Saturday, September 11, 2010

Ganapati bappa morya!

The soft fumes of the black chandan stick perk up the festive atmosphere almost instantly. The twangs and pauses in the priest's nasal assistance for the ceremony on the mp3 file only validate the already pious seeming environment. As the background score progresses, so does my appreciation of the first Hindu festival I have celebrated since I moved overseas. A time that, I am sure, will remain as one of my fond memories.

I can still recall my time in India when I used to celebrate this festival with my family. We would begin by carefully picking up the best possible Ganesha idol from the local market and walk back home, barefoot, with the idol placed cozily on a silver plate peppered with mantrākshata. A special wooden enclosure would be reserved for the event as we'd then cautiously place the idol in the designated spot and get busy with the minutest details of the necessities for the prayer rituals. Draped in a silk sari, mom would spend the day making a several mouth-watering delicacies while we, draped in equally shiny silk dhotis, would help dad with the prayer procedure.
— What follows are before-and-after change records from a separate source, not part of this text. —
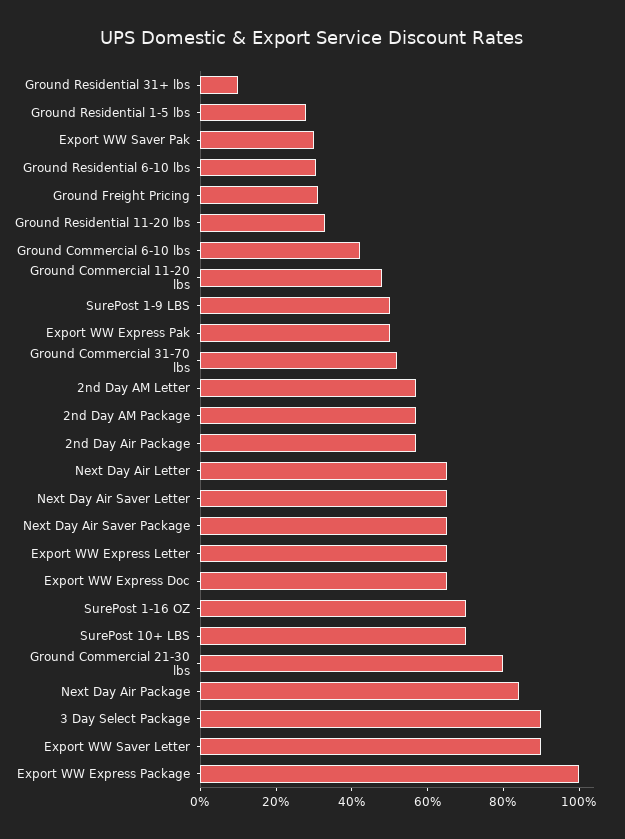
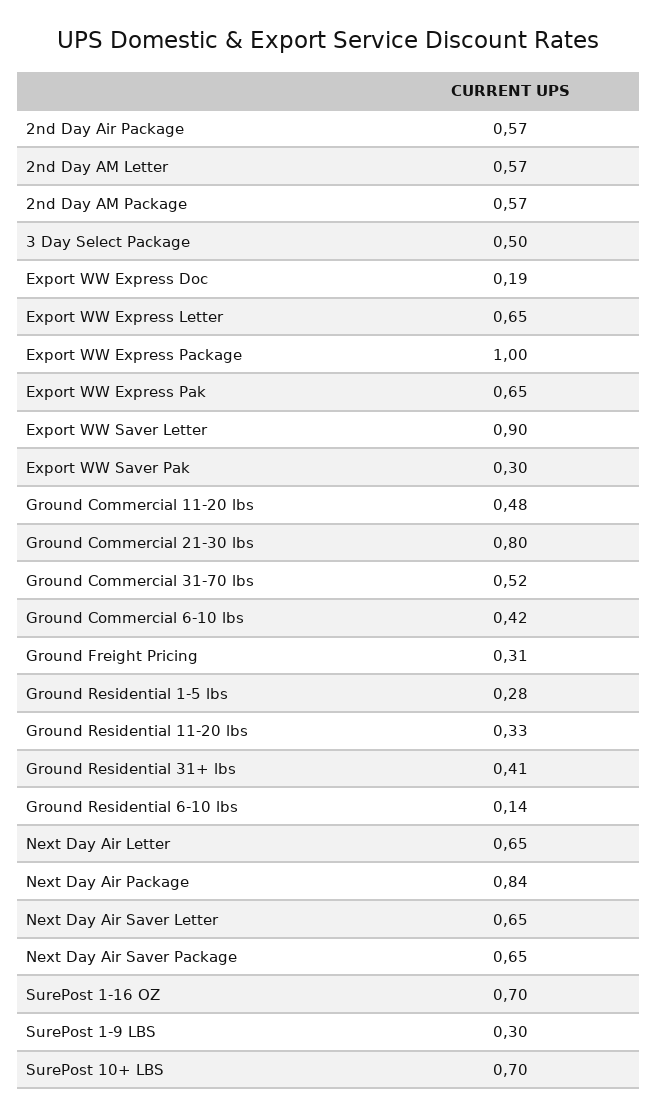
  {
-   "Ground Residential 31+ lbs": 0.1,
+   "Ground Residential 31+ lbs": 0.41,
    "Ground Residential 1-5 lbs": 0.28,
    "Export WW Saver Pak": 0.3,
-   "Ground Residential 6-10 lbs": 0.3,
+   "Ground Residential 6-10 lbs": 0.14,
    "Ground Freight Pricing": 0.31,
    "Ground Residential 11-20 lbs": 0.33,
    "Ground Commercial 6-10 lbs": 0.42,
    "Ground Commercial 11-20 lbs": 0.48,
-   "SurePost 1-9 LBS": 0.5,
+   "SurePost 1-9 LBS": 0.3,
-   "Export WW Express Pak": 0.5,
+   "Export WW Express Pak": 0.65,
    "Ground Commercial 31-70 lbs": 0.52,
    "2nd Day AM Letter": 0.57,
    "2nd Day AM Package": 0.57,
    "2nd Day Air Package": 0.57,
    "Next Day Air Letter": 0.65,
    "Next Day Air Saver Letter": 0.65,
    "Next Day Air Saver Package": 0.65,
    "Export WW Express Letter": 0.65,
-   "Export WW Express Doc": 0.65,
+   "Export WW Express Doc": 0.19,
    "SurePost 1-16 OZ": 0.7,
    "SurePost 10+ LBS": 0.7,
    "Ground Commercial 21-30 lbs": 0.8,
    "Next Day Air Package": 0.84,
-   "3 Day Select Package": 0.9,
+   "3 Day Select Package": 0.5,
    "Export WW Saver Letter": 0.9,
    "Export WW Express Package": 1
  }

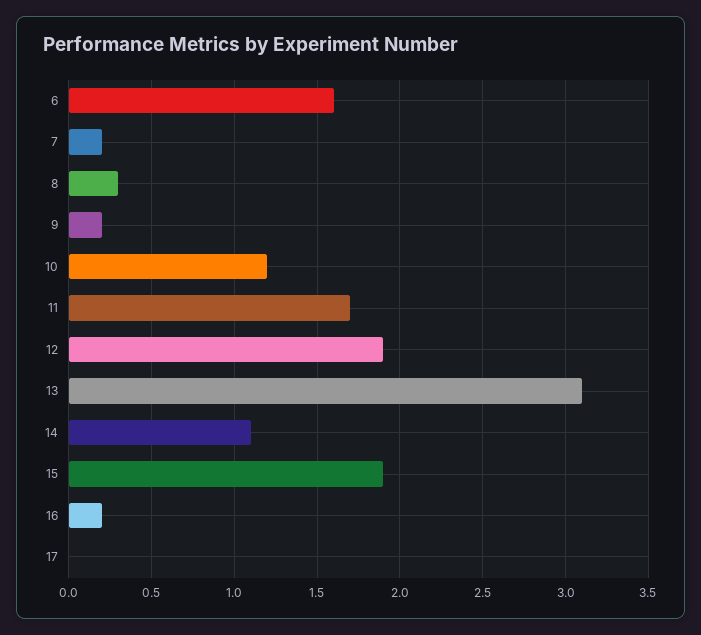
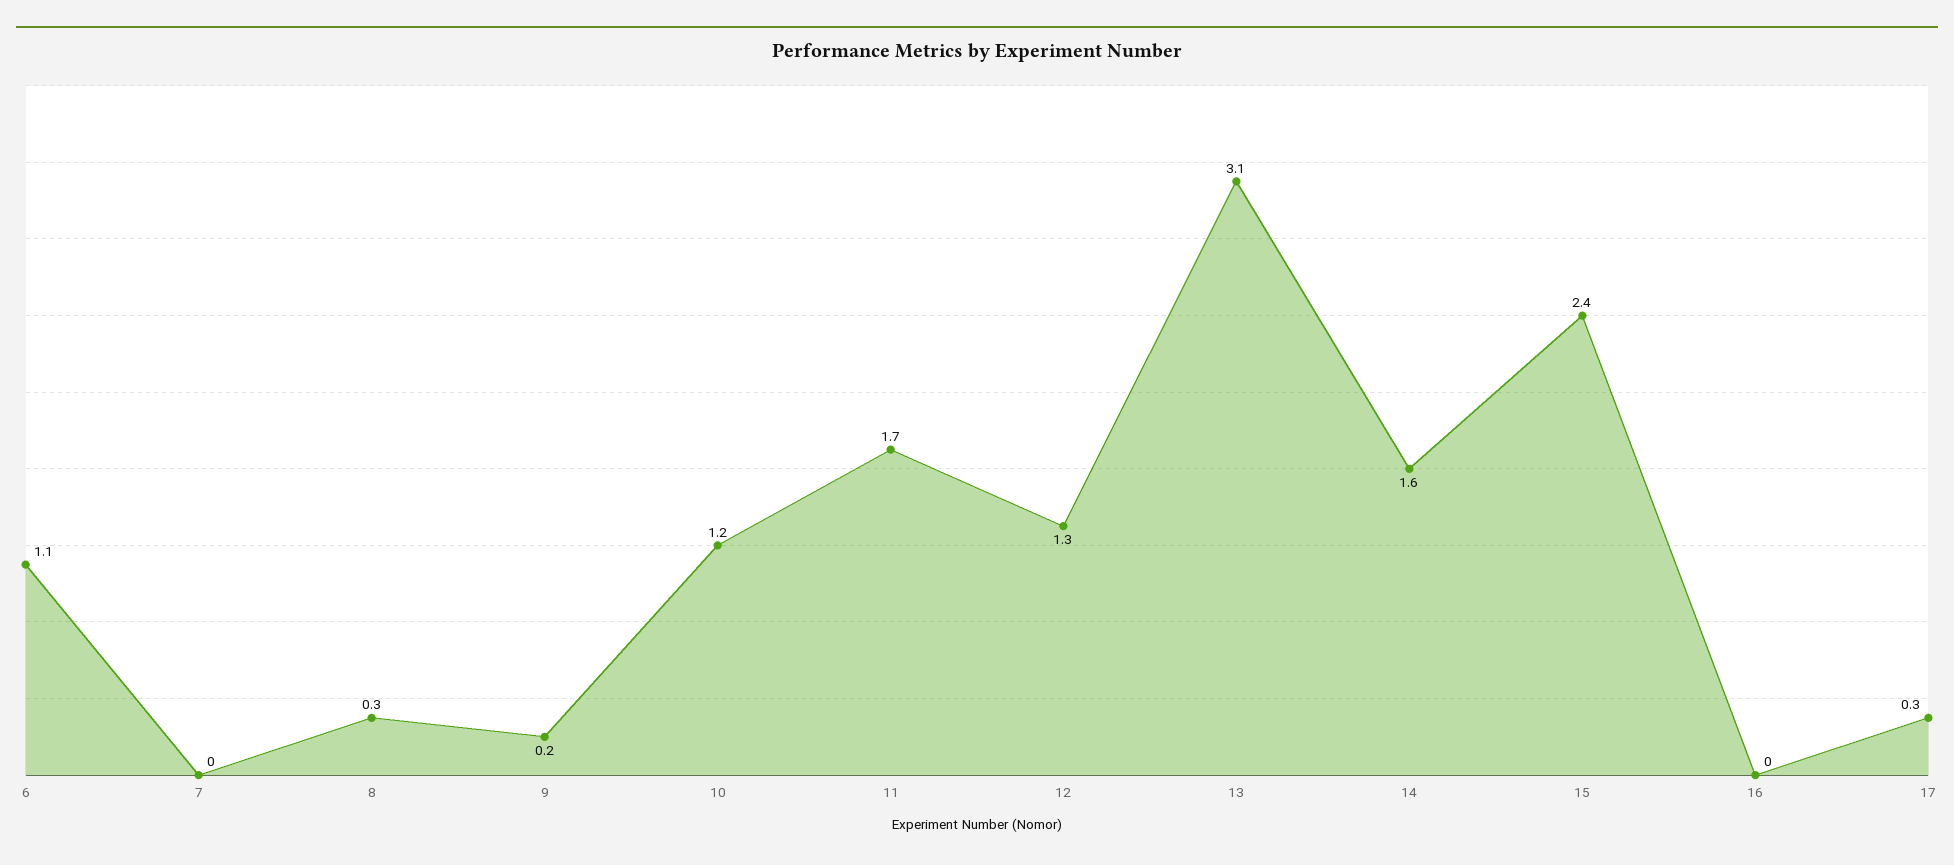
  {
-   "6": 1.6,
+   "6": 1.1,
-   "7": 0.2,
+   "7": 0,
    "8": 0.3,
    "9": 0.2,
    "10": 1.2,
    "11": 1.7,
-   "12": 1.9,
+   "12": 1.3,
    "13": 3.1,
-   "14": 1.1,
+   "14": 1.6,
-   "15": 1.9,
+   "15": 2.4,
-   "16": 0.2,
+   "16": 0,
-   "17": 0
+   "17": 0.3
  }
The fragrance of incense sticks and the short lived camphor on the mangalārati would fill the air as coconuts would be broken and offerings would be made to Lord Ganesha.

After what would seem like an extremely long wait, lunch would be served. A fresh green banana leaf would be decorated with a dozen different culinary items by mom as we'd be instructed to always begin our meal with the payasam, daal tovve and the koshumbari dishes. Attempting anything otherwise was strictly forbidden. As we'd spend the next half an hour requesting repeated servings of amma's signature dishes, dad would spend the time explaining to us how festivals in India hadn't changed at all since his days as a boy. 'Just another excuse for Brahmins to get fatter bellies!' he would joke as he would help himself to another serving of amma's excellent tamarind rice.
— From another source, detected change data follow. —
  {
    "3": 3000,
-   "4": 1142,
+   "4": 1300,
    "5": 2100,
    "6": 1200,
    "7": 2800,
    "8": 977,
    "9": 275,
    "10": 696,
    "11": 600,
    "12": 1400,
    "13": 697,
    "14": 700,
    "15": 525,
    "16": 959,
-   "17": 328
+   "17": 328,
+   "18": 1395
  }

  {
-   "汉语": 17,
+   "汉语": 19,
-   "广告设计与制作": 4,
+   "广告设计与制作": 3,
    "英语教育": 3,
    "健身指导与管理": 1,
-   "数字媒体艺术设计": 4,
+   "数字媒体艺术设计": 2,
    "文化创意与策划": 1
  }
All this, and more, came back to me as I took over the role of priest today. It was a rather interesting experience as, despite not being too religious myself, I did manage to find the same peace and satisfaction as I remember from my days in India. With the timely assistance by my lovely wife (and her various delicious dishes - images below - that spruced up this festive occasion!) we managed to pull off a pretty decent debut of a festival as a married couple in our warm Danish nest away from home. Hopefully this start will usher in further events that we can continue to celebrate so that our familiarity with our roots is maintained as our lives as international citizens continuous to explore new horizons. We certainly look forward to all of them.
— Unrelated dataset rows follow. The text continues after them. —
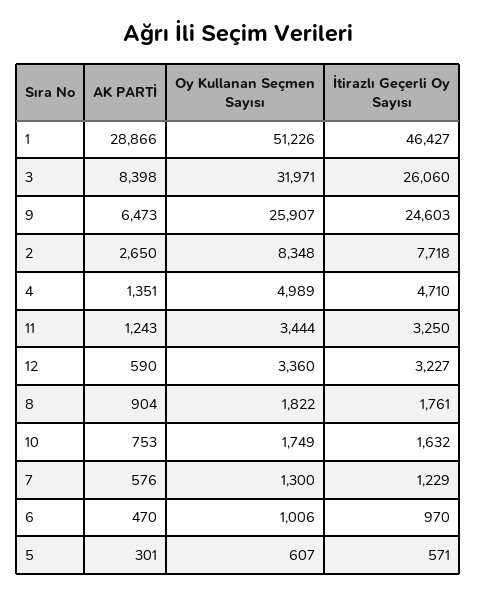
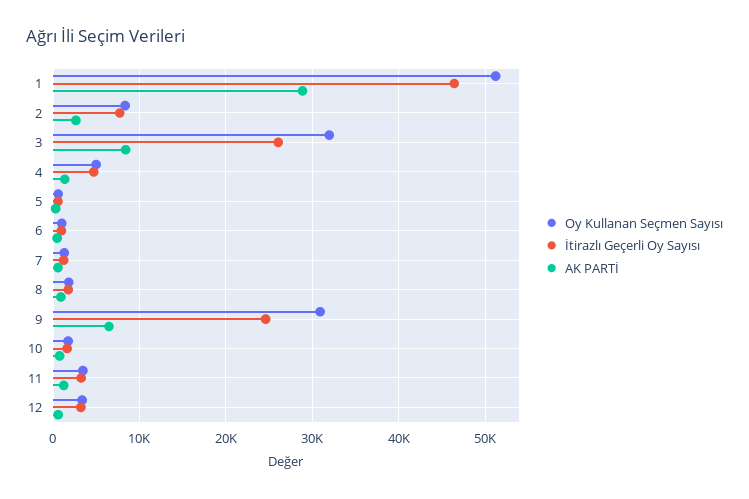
  {
    "AK PARTİ": {
      "1": 28866,
      "3": 8398,
      "9": 6473,
      "2": 2650,
      "4": 1351,
      "11": 1243,
      "12": 590,
      "8": 904,
      "10": 753,
      "7": 576,
      "6": 470,
      "5": 301
    },
    "Oy Kullanan Seçmen Sayısı": {
      "1": 51226,
      "3": 31971,
-     "9": 25907,
+     "9": 31000,
      "2": 8348,
      "4": 4989,
      "11": 3444,
      "12": 3360,
      "8": 1822,
      "10": 1749,
      "7": 1300,
      "6": 1006,
      "5": 607
    },
    "İtirazlı Geçerli Oy Sayısı": {
      "1": 46427,
      "3": 26060,
      "9": 24603,
      "2": 7718,
      "4": 4710,
      "11": 3250,
      "12": 3227,
      "8": 1761,
      "10": 1632,
      "7": 1229,
      "6": 970,
      "5": 571
    }
  }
[(L-R): Drumstick Sambar, Eggplant kadi, Green chana vegetable, Badam kheer, Cucumber Raita and Vegetable Pitla. There was also carrot koshumbari and coconut-jaggery payasam!]

Wishing everyone a wonderful Gauri Ganesha festival! May Lord Ganesha, in His infinite grace, kindness and wisdom, grant all of us the pink of health and consistent rainbows of success.

2 reflections:

Nona said...

Looks like you had a blast!

ShaK said...


Yes. We had a great time, mate. Wish you had a good festival too.